**Description of the task**. Every line below that contains the word "lines" must be copied.
################
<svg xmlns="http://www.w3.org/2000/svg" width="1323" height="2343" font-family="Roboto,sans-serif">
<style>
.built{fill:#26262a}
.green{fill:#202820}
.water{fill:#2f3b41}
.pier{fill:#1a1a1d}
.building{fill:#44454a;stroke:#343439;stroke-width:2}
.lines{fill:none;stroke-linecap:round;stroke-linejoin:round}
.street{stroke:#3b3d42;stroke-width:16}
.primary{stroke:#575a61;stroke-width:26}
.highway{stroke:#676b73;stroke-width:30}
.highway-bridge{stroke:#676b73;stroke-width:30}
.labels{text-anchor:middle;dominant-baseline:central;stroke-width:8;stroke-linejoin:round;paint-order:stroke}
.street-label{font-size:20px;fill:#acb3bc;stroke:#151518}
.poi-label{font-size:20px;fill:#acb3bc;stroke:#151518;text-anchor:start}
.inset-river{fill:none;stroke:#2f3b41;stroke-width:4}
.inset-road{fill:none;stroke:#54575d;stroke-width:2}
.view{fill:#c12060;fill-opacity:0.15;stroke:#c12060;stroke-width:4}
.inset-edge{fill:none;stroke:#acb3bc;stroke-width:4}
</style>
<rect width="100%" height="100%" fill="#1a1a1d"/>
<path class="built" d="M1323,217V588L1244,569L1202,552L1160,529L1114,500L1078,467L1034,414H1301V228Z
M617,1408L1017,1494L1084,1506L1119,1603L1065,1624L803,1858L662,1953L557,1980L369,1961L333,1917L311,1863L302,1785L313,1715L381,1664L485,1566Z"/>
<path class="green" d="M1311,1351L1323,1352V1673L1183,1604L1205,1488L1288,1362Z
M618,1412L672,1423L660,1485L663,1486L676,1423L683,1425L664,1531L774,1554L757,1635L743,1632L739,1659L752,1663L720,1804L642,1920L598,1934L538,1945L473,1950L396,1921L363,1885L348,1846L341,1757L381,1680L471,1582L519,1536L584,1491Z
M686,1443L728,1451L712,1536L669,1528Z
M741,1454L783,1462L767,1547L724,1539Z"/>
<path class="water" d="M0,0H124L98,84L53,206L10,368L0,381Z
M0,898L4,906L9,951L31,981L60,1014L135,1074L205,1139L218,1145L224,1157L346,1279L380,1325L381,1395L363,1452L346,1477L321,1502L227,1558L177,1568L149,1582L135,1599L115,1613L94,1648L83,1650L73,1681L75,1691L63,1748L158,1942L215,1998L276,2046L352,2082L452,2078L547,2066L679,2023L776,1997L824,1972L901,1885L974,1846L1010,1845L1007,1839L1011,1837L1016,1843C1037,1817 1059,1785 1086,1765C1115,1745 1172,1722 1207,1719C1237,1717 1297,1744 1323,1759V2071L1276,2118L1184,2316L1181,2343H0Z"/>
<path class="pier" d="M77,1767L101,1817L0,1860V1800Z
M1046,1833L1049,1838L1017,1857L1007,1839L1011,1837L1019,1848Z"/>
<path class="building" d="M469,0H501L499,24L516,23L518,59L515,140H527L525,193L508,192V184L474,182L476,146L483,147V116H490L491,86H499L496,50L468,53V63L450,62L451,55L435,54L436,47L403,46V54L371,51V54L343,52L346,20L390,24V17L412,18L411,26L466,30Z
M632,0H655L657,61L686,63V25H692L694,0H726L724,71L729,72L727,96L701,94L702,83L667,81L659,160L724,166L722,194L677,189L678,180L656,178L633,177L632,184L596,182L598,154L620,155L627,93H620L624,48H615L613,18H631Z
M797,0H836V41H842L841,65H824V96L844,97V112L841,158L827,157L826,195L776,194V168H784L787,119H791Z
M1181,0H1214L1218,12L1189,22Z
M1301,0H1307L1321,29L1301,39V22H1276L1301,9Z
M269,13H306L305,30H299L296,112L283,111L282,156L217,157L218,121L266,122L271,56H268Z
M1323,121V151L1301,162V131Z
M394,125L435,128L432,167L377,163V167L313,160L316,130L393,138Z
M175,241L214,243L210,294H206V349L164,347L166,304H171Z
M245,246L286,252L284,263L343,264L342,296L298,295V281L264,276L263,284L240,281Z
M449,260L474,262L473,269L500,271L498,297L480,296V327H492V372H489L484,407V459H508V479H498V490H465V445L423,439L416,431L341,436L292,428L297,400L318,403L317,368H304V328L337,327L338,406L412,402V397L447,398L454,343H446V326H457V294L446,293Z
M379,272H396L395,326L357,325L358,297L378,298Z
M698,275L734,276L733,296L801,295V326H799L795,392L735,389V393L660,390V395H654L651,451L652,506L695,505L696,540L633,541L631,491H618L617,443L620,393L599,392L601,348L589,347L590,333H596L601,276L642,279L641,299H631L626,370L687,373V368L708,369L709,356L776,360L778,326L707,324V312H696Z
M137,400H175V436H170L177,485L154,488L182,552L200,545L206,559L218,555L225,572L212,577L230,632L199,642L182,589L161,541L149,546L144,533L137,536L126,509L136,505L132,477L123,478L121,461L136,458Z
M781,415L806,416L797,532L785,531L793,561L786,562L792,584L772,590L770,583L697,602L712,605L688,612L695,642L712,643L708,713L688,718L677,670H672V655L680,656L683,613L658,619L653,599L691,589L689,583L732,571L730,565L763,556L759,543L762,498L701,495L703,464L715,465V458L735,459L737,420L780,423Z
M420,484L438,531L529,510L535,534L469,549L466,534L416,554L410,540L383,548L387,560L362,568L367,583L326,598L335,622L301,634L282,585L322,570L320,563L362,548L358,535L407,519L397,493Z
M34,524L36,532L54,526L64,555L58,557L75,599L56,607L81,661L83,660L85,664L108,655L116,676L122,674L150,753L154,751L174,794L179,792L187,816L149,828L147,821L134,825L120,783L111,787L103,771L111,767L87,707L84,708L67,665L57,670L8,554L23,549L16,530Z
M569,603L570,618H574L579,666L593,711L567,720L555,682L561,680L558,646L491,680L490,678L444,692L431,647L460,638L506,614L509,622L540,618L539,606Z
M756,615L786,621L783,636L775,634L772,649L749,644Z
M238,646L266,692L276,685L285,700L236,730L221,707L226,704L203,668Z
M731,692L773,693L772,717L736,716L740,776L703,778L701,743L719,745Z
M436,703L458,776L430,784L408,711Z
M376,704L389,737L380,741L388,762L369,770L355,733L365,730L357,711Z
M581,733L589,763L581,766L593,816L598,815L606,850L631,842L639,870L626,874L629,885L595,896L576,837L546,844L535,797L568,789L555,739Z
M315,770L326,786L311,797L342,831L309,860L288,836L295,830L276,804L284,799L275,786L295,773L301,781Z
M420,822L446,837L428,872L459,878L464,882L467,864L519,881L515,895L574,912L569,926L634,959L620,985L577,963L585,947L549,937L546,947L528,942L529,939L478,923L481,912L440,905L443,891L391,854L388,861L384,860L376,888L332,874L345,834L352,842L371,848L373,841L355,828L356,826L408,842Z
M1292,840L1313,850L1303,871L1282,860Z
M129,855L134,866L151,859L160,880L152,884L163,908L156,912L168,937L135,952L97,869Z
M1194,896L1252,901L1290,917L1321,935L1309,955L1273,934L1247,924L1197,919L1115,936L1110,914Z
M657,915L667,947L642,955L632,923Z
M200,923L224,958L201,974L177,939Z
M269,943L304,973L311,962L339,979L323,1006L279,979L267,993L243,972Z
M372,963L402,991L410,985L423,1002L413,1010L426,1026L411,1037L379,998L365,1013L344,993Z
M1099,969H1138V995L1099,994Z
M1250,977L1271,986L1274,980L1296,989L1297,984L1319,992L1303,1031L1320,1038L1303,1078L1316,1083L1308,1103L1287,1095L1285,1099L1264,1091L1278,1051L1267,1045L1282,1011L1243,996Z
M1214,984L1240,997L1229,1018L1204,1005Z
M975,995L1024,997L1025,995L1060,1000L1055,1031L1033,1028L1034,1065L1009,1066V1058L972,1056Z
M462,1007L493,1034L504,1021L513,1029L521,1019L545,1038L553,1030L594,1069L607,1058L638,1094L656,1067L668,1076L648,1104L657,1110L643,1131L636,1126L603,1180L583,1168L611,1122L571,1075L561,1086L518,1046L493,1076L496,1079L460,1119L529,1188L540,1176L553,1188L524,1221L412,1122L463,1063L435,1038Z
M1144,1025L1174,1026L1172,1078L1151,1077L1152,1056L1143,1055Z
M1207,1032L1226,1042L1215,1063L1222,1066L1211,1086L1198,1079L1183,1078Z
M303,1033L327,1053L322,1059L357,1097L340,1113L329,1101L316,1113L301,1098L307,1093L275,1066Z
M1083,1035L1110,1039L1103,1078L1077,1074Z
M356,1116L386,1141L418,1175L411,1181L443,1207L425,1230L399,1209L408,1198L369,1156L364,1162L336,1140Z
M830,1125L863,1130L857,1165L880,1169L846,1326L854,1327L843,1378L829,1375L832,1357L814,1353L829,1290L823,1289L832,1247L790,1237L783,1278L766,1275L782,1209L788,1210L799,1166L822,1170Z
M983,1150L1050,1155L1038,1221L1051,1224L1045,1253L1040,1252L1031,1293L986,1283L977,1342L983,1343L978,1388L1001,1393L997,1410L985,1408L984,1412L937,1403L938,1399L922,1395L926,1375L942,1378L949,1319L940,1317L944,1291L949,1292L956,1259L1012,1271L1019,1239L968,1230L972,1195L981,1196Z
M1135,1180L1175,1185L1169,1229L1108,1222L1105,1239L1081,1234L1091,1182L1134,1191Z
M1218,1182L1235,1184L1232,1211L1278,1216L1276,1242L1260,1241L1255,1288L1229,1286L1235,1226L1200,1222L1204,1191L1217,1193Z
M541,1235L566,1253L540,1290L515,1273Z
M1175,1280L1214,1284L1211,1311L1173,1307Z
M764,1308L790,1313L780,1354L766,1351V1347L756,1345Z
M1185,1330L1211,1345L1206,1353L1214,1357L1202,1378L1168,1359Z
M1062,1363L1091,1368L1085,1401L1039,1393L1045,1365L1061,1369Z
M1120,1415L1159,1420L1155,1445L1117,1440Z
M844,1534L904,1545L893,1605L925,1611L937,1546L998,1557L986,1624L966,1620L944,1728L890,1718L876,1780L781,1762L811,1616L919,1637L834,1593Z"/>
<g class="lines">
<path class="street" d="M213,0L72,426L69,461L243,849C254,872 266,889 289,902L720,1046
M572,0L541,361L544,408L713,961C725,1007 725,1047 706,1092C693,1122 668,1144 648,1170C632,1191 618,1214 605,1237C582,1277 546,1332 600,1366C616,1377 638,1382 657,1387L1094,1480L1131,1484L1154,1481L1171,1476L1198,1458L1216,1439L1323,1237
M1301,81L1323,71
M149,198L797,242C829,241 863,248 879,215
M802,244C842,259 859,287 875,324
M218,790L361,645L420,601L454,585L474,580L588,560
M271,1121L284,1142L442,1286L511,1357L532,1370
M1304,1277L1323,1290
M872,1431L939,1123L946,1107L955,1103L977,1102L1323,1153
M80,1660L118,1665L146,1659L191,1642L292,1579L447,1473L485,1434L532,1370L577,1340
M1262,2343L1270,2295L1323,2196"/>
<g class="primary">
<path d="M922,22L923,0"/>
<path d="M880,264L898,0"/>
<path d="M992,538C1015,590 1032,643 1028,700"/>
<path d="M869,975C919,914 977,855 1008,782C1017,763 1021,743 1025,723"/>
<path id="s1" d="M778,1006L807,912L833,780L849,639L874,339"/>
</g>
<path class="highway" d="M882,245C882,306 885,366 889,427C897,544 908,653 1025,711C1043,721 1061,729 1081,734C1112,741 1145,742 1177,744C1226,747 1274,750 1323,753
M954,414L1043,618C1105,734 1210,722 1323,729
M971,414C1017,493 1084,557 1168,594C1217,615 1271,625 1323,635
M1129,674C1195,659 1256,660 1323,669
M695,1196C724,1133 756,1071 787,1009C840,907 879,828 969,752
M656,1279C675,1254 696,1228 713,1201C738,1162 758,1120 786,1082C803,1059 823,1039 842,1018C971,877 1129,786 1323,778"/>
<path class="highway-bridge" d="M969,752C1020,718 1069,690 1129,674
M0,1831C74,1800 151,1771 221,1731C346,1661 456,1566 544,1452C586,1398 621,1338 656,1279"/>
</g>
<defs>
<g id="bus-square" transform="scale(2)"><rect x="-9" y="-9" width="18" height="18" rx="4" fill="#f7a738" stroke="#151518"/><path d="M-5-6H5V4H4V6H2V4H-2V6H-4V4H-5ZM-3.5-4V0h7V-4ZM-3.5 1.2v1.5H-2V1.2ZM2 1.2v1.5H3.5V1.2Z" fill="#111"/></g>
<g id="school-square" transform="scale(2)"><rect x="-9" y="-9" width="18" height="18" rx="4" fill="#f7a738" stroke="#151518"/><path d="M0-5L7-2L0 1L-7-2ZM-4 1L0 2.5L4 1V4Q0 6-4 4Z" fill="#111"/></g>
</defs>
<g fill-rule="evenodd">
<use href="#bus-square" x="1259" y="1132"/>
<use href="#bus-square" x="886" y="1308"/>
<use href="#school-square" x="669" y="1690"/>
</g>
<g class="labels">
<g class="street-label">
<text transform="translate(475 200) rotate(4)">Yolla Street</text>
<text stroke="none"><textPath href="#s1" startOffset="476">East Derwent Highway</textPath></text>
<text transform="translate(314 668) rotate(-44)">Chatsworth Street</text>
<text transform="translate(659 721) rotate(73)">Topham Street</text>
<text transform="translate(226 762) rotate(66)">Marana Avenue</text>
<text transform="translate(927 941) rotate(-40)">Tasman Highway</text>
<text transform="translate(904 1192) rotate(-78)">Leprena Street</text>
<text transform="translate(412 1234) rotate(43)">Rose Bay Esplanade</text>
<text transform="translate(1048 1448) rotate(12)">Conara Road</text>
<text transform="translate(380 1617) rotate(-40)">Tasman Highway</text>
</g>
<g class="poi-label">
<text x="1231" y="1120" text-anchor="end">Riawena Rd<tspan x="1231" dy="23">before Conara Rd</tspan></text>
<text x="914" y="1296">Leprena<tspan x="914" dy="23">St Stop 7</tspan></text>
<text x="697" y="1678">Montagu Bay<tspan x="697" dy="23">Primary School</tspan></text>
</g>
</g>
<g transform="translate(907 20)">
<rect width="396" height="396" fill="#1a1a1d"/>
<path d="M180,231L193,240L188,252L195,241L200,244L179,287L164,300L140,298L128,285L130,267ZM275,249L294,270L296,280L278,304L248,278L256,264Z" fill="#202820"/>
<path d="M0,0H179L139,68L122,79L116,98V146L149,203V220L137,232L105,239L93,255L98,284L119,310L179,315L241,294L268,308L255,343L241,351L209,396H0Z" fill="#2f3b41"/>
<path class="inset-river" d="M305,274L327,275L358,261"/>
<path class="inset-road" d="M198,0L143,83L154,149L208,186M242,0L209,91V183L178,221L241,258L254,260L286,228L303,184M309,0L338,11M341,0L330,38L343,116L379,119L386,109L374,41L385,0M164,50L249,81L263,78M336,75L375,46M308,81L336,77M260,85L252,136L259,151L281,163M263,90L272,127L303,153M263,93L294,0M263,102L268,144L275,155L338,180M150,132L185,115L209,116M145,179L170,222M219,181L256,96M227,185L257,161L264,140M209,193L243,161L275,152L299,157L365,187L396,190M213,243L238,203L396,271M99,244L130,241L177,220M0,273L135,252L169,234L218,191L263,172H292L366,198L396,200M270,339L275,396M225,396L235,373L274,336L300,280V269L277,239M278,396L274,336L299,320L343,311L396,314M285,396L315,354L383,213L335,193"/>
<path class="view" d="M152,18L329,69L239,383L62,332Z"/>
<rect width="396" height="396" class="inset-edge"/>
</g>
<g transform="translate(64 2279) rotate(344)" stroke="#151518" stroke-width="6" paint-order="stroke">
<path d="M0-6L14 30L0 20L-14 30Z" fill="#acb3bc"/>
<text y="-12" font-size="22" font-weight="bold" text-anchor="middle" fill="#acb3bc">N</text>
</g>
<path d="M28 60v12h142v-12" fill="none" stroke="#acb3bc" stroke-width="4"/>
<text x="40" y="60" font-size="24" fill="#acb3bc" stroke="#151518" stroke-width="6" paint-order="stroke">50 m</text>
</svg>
################
**Exercise response**.
.lines{fill:none;stroke-linecap:round;stroke-linejoin:round}
<g class="lines">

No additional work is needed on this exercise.